Location
- Birmingham Road Shenstone Staffordshire, WS14 0LB England
- Coordinates: 52°37′28″N 1°50′23″W﻿ / ﻿52.6244°N 1.8398°W

Information
- Type: Special school: Academy
- Local authority: Sandwell
- Trust: Manor Hall Academy Trust
- Department for Education URN: 147347 Tables
- Ofsted: Reports
- Executive Head Teacher: Neil Toplass
- Gender: Co-educational
- Age: 4 to 16
- Enrollment: 98 (December 2021)
- Website: www.shenstonelodge.co.uk

= Shenstone Lodge School =

Special school in Staffordshire, England

Shenstone Lodge School is a residential special school for children with behaviour or emotional difficulties, in Shenstone, Staffordshire, England, between Lichfield and Sutton Coldfield. It caters for children aged 4–13. It also has a second site in Tividale which caters for children 11-16. It offers day placements and also, where appropriate, home tuition.

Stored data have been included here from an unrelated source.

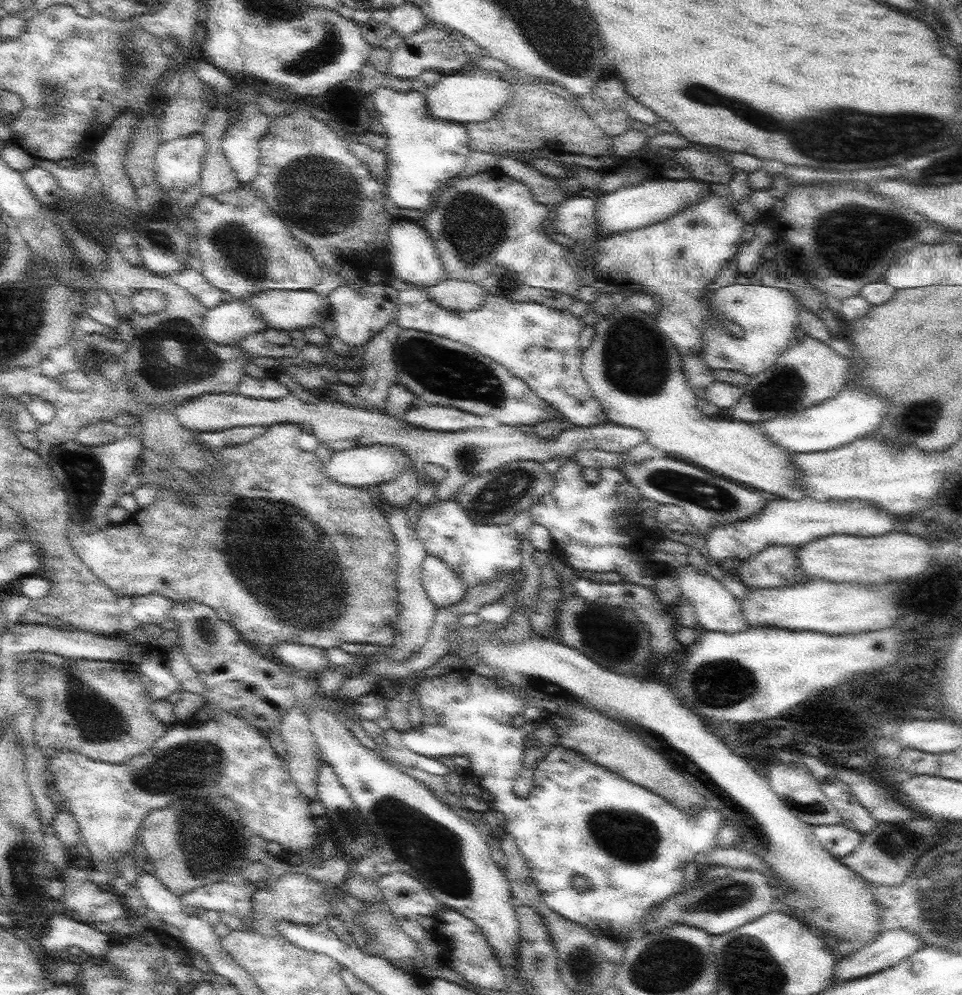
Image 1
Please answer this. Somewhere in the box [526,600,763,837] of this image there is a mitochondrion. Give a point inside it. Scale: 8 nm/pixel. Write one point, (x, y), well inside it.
(724, 683)

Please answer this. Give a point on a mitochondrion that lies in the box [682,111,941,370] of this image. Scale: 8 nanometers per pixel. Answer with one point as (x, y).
(910, 228)

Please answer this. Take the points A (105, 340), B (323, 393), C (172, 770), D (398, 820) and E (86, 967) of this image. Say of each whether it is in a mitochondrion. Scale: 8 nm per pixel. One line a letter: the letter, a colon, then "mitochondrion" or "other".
A: other
B: other
C: mitochondrion
D: mitochondrion
E: other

Although partly located in Staffordshire, the school is primarily for pupils coming from the Sandwell area.

==The school==
The school in Shenstone has 4 classrooms for KS1 and 2 2 acre of land,a big house where the bedrooms and dining room are and an outdoor swimming pool. The school also has a new sports hall, meeting room and changing rooms that were completed in 2010. It caters for boys and girls with a variety of emotional and behavioural issues. Links have been forged with a number of secondary schools within Sandwell.

The school in Tividale, Oldbury has a number of classrooms, independent living accommodation and an outdoor MUGA and field for physical activity lessons.

==Pupils==
In Lichfield, Shenstone Lodge boards 5 days a week for boys, girls, and also has day pupils until 3pm.
In Tividale the provision is for the school day.